When a request to change a description generates an event, the following fields include information that can help you determine this action:

  • In requestData, the lock field is set to false.
  • In requestData, the prev_instance_name field and the instance_name field are set to the same value.

Change the name of a service ID

{: #at_events_iam_update_apikey_3}

The following fields include extra information:

  • In requestData, the lock field is set to false.
  • In requestData, the instance_name field includes the new name of the API key.
  • In requestData, the prev_instance_name field includes the name of the API key before it was changed.

Analyzing events that fail

{: #at_events_iam_analyze_fail}

Initiator not authorized. Request to update an API key or service ID fails

{: #an_fail_not_authorized}

For example, when a user logs into your account using an API key, the user is authenticated to access your account. However, this API key may not have permissions to run actions to modify API keys or service IDs in the account. When this happens, you get one of the following messages:

  • IAM Identity Service: update user-apikey APIKeyName -failure
  • IAM Identity Service: update account-serviceid ServiceIDName -failure

To look for information about the user that has requested a change to an API key or to a service ID, look at the initiator fields in the event.

When a user does not have permissions to run this action in your account, you get a failure event:

  • The initiator.name field is empty.
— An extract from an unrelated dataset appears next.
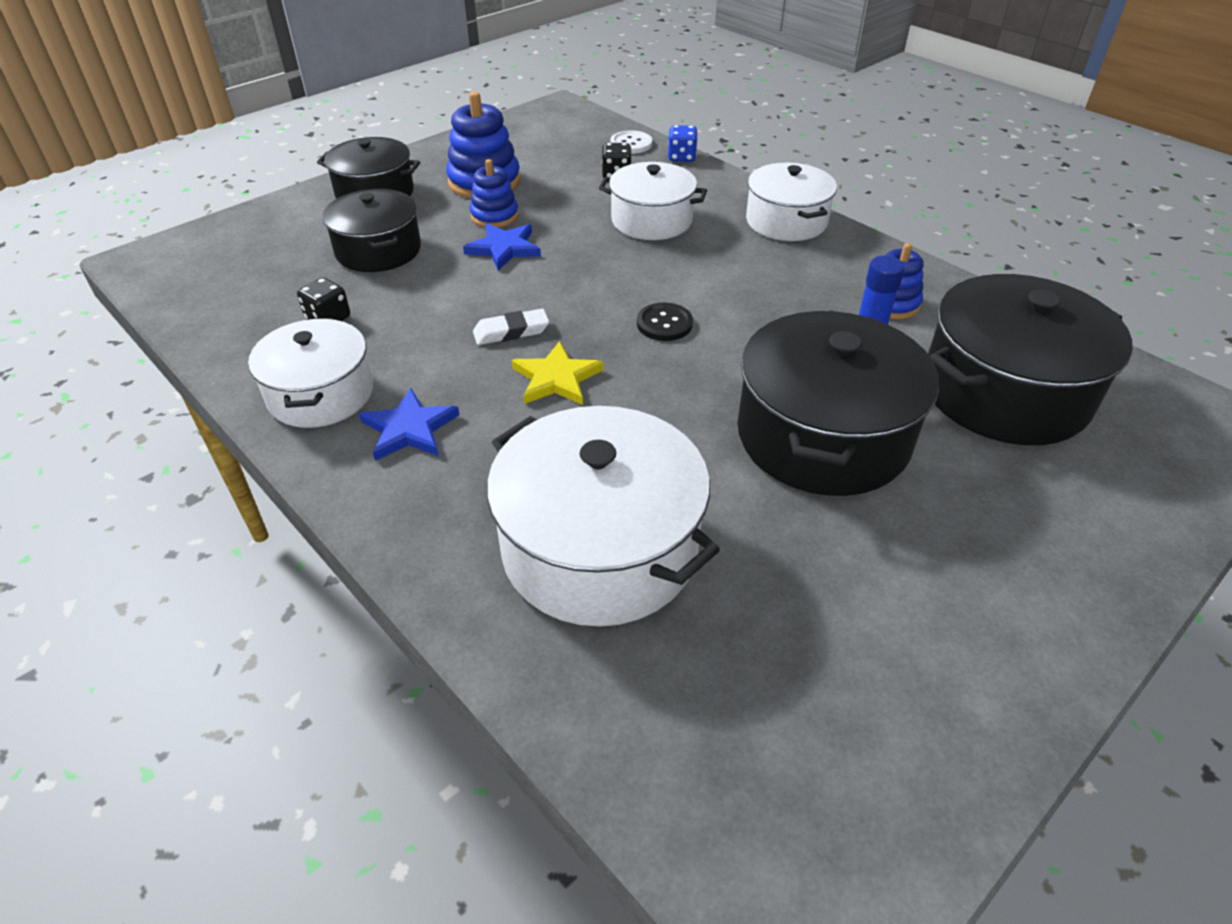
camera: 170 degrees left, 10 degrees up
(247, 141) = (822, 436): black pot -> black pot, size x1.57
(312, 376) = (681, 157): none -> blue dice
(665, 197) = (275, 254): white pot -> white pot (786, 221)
This information is not available at the time the event is generated.
  • The user ID has been authenticated in your {{site.data.keyword.cloud_notm}} account.
  • The action targets your account.
  • The user ID is not authorized to run this action in your account.

To find out the user who has tried to modify an API key or a service ID, complete the following steps:

  1. Copy the value of the initiator.id. This field includes the ID of the user that is trying to run this action in your account.

  2. Get the email address that is associated with the user. To complete this step, you must have administrator permissions in the account. Run the following command:

    ibmcloud iam users --output json | grep -A 1 InitiatorID

    {: codeblock}

    Where InitiatorID is the value of the field initiator.id, and has the format IBMid-XXXXXXXXXX.

    The output of this command returns 2 fields. The ibmUniqueId field shows the ID of the user that matched the event initiator.name field. The email field shows the email address associated with that ID.

To get the API key on which the action has been requested and failed, see the field prev_instance_name in requestData.

Resource is locked. Request to update Service ID or API key fails

{: #an_fail_locked}

When a service ID or an API key are locked, you cannot change any of its attributes. The event that is generated has an outcome of failure.

Depending on the resource type, you can get any of the following messages:

  • Service ID: The message that you get says IAM Identity Service: update account-serviceid ServiceIDName -failure where ServiceIDName is the name of the service ID.
  • User API key: The message that you get says IAM Identity Service: update user-apikey APIkeyName -failure where APIkeyName is the name of the API key.
  • Account API key: The message that you get says IAM Identity Service: update account-apikey APIkeyName -failure where APIkeyName is the name of the API key.

In the event, the lock field in requestData is set to true. This is the reason why this action fails. To successfully change an attribute of a service ID, the lock field must be set to false.

Notice that the field severity is set to critical. Someone is trying to modify a service ID that is locked in the account.